+++ Extracted data +++

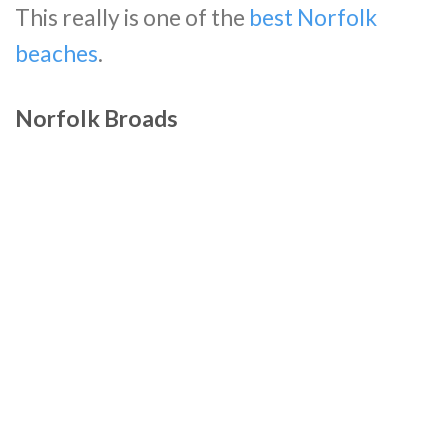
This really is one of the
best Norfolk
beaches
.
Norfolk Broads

+++

Aim of the task:
Copy out every line of text in the material above word for word, keeping the original line breaks. Leave the pictures out of your answer.

Result:
This really is one of the
best Norfolk
beaches
.
Norfolk Broads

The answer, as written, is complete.